Problem to work on :: Reproduce every line of the data below, word for word.

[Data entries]

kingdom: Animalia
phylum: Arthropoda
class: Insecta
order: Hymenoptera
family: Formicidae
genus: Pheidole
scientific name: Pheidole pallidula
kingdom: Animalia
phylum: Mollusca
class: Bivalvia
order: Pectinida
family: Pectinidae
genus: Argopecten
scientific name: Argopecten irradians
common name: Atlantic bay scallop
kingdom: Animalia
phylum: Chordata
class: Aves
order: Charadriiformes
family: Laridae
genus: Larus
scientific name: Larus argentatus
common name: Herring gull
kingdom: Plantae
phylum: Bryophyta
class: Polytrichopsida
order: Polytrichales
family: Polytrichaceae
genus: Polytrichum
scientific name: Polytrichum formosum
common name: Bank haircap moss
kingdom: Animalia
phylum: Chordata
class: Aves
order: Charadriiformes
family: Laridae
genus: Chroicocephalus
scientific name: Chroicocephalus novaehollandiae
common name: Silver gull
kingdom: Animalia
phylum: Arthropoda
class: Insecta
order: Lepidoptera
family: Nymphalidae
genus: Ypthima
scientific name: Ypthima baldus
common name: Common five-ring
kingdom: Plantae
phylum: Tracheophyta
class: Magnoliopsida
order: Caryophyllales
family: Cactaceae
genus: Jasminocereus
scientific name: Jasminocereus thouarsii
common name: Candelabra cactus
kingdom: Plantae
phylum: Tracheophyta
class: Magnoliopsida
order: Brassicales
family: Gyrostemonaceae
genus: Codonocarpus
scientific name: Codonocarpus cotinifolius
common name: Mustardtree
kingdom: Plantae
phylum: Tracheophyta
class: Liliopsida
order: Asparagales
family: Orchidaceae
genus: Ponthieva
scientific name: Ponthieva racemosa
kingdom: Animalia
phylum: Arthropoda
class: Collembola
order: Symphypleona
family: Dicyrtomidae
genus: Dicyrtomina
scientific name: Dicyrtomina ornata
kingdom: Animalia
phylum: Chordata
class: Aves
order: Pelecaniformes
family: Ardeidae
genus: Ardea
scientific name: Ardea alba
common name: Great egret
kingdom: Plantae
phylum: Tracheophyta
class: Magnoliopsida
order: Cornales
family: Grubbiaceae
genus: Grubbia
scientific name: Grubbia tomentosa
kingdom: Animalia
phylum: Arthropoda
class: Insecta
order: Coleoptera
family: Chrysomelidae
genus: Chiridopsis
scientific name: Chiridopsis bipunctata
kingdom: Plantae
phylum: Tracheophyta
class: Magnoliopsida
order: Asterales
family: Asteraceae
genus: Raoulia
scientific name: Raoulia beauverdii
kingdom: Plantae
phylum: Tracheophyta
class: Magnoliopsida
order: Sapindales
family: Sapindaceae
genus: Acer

Task output ::
kingdom: Animalia
phylum: Arthropoda
class: Insecta
order: Hymenoptera
family: Formicidae
genus: Pheidole
scientific name: Pheidole pallidula
kingdom: Animalia
phylum: Mollusca
class: Bivalvia
order: Pectinida
family: Pectinidae
genus: Argopecten
scientific name: Argopecten irradians
common name: Atlantic bay scallop
kingdom: Animalia
phylum: Chordata
class: Aves
order: Charadriiformes
family: Laridae
genus: Larus
scientific name: Larus argentatus
common name: Herring gull
kingdom: Plantae
phylum: Bryophyta
class: Polytrichopsida
order: Polytrichales
family: Polytrichaceae
genus: Polytrichum
scientific name: Polytrichum formosum
common name: Bank haircap moss
kingdom: Animalia
phylum: Chordata
class: Aves
order: Charadriiformes
family: Laridae
genus: Chroicocephalus
scientific name: Chroicocephalus novaehollandiae
common name: Silver gull
kingdom: Animalia
phylum: Arthropoda
class: Insecta
order: Lepidoptera
family: Nymphalidae
genus: Ypthima
scientific name: Ypthima baldus
common name: Common five-ring
kingdom: Plantae
phylum: Tracheophyta
class: Magnoliopsida
order: Caryophyllales
family: Cactaceae
genus: Jasminocereus
scientific name: Jasminocereus thouarsii
common name: Candelabra cactus
kingdom: Plantae
phylum: Tracheophyta
class: Magnoliopsida
order: Brassicales
family: Gyrostemonaceae
genus: Codonocarpus
scientific name: Codonocarpus cotinifolius
common name: Mustardtree
kingdom: Plantae
phylum: Tracheophyta
class: Liliopsida
order: Asparagales
family: Orchidaceae
genus: Ponthieva
scientific name: Ponthieva racemosa
kingdom: Animalia
phylum: Arthropoda
class: Collembola
order: Symphypleona
family: Dicyrtomidae
genus: Dicyrtomina
scientific name: Dicyrtomina ornata
kingdom: Animalia
phylum: Chordata
class: Aves
order: Pelecaniformes
family: Ardeidae
genus: Ardea
scientific name: Ardea alba
common name: Great egret
kingdom: Plantae
phylum: Tracheophyta
class: Magnoliopsida
order: Cornales
family: Grubbiaceae
genus: Grubbia
scientific name: Grubbia tomentosa
kingdom: Animalia
phylum: Arthropoda
class: Insecta
order: Coleoptera
family: Chrysomelidae
genus: Chiridopsis
scientific name: Chiridopsis bipunctata
kingdom: Plantae
phylum: Tracheophyta
class: Magnoliopsida
order: Asterales
family: Asteraceae
genus: Raoulia
scientific name: Raoulia beauverdii
kingdom: Plantae
phylum: Tracheophyta
class: Magnoliopsida
order: Sapindales
family: Sapindaceae
genus: Acer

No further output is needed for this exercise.